如何使用 lxml 遍历 xml 数据以删除下一个重复元素

how to iterate through xml data to remove next duplicate element using lxml

我正在努力想出一个简单的解决方案,该解决方案迭代 xml 数据以删除下一个元素(如果它是实际元素的副本)。

示例:

从这个"input":

<root>
    <b attrib1="abc" attrib2="def">
        <c>data1</c>
    </b>
    <b attrib1="abc" attrib2="def">
        <c>data2</c>
    </b>
    <b attrib1="uvw" attrib2="xyz">
        <c>data3</c>
    </b>
    <b attrib1="abc" attrib2="def">
        <c>data4</c>
    </b>
    <b attrib1="abc" attrib2="def">
        <c>data5</c>
    </b>
    <b attrib1="abc" attrib2="def">
        <c>data6</c>
    </b>
</root>

我想开始这个 "output":

<root>
    <b attrib1="abc" attrib2="def">
        <c>data1</c>
    </b>
    <b attrib1="uvw" attrib2="xyz">
        <c>data3</c>
    </b>
    <b attrib1="abc" attrib2="def">
        <c>data4</c>
    </b>
</root>'''

为此,我想出了以下代码:

from lxml import etree
from io import StringIO


xml = '''
<root>
    <b attrib1="abc" attrib2="def">
        <c>data1</c>
    </b>
    <b attrib1="abc" attrib2="def">
        <c>data2</c>
    </b>
    <b attrib1="uvw" attrib2="xyz">
        <c>data3</c>
    </b>
    <b attrib1="abc" attrib2="def">
        <c>data4</c>
    </b>
    <b attrib1="abc" attrib2="def">
        <c>data5</c>
    </b>
    <b attrib1="abc" attrib2="def">
        <c>data6</c>
    </b>
</root>'''

# this is to simulate that above xml was read from a file
file = StringIO(unicode(xml))

# reading the xml from a file
tree = etree.parse(file)
root = tree.getroot()

# iterate over all "b" elements
for element in root.iter('b'):
    # checks if the last "b" element has been reached.
    # on last element it raises "AttributeError" eception and terminates the for loop
    try:
        # attributes of actual element
        elem_attrib_ACT = element.attrib
        # attributes of next element
        elem_attrib_NEXT = element.getnext().attrib
    except AttributeError:
        # if no other element, break
        break
    print('attributes of ACTUAL elem:', elem_attrib_ACT, 'attributes of NEXT elem:', elem_attrib_NEXT)
    if elem_attrib_ACT == elem_attrib_NEXT:
        print('next elem is duplicate of actual one -> remove it')
        # I would like to remove next element but this approach is not working
        # if you uncomment, it removes the elements of "data2" but stops
        # how to remove the next duplicate element?
        #element.getparent().remove(element.getnext())
    else:
        print('next elem is not a duplicate of actual')

print('result:')
print(etree.tostring(root))

取消注释行

#element.getparent().remove(element.getnext())

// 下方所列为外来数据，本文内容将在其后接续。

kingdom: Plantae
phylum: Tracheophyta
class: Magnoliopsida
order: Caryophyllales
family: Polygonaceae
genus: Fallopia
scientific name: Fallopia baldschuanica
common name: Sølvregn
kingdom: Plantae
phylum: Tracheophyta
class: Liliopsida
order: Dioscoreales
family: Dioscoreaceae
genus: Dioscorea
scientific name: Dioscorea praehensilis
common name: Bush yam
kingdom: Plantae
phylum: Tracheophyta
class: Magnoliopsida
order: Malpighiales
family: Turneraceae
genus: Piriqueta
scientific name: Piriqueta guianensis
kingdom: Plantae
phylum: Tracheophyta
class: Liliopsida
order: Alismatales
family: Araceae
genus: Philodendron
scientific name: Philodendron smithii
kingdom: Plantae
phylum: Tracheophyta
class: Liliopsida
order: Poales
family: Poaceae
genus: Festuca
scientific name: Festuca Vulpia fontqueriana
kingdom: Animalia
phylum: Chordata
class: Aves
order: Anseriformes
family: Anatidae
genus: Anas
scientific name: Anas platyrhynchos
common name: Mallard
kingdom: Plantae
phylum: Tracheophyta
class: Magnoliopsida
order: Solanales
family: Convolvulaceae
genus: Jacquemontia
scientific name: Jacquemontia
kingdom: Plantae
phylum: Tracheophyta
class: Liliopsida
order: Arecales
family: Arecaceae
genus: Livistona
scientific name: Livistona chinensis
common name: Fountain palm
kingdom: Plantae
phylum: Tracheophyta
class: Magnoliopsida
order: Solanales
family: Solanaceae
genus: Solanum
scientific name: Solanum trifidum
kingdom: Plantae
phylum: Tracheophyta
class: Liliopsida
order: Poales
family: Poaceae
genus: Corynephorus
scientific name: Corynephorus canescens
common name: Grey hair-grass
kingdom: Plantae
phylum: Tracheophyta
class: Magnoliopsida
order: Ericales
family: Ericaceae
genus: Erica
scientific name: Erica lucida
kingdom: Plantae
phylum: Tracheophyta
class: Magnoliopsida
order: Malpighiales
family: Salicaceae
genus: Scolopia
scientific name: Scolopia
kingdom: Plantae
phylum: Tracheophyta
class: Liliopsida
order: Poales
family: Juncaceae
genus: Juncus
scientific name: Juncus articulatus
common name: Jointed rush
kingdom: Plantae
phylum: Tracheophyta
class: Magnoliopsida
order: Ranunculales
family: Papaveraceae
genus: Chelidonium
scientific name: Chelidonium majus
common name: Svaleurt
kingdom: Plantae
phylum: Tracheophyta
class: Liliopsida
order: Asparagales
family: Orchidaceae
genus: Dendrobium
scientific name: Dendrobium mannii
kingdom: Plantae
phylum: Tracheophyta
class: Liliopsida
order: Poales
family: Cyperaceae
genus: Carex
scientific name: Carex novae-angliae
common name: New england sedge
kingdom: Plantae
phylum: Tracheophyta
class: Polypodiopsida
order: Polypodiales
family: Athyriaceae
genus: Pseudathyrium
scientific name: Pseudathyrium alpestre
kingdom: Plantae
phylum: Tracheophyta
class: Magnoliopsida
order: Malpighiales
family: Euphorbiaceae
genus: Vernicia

删除 "data2" 周围的元素但停止执行。结果 xml 是这个:

<root>
    <b attrib1="abc" attrib2="def">
        <c>data1</c>
    </b>
    <b attrib1="uvw" attrib2="xyz">
        <c>data3</c>
    </b>
    <b attrib1="abc" attrib2="def">
        <c>data4</c>
    </b>
    <b attrib1="abc" attrib2="def">
        <c>data5</c>
    </b>
    <b attrib1="abc" attrib2="def">
        <c>data6</c>
    </b>
</root>

我的印象是我 "cut the branch on which I am sitting"...

有什么解决这个问题的建议吗?

我认为你的怀疑是正确的,如果你在中断 except 块之前放置一个打印语句,你可以看到它提前中断了,因为这个元素已被删除(我认为)

<b attrib1="abc" attrib2="def">
    <c>data2</c>
</b>

尝试使用 getprevious() 而不是 getnext()。我还更新为使用列表理解来避免第一个元素上的错误(这当然会在 .getprevious() 处引发异常):

for element in [e for e in root.iter('b')][1:]:
    try:
        if element.getprevious().attrib == element.attrib:
            element.getparent().remove(element)
    except:
        print 'except  '
print etree.tostring(root)

结果:

<root>
<b attrib1="abc" attrib2="def">
    <c>data1</c>
</b>
<b attrib1="uvw" attrib2="xyz">
    <c>data3</c>
</b>
<b attrib1="abc" attrib2="def">
    <c>data4</c>
</b>
</root>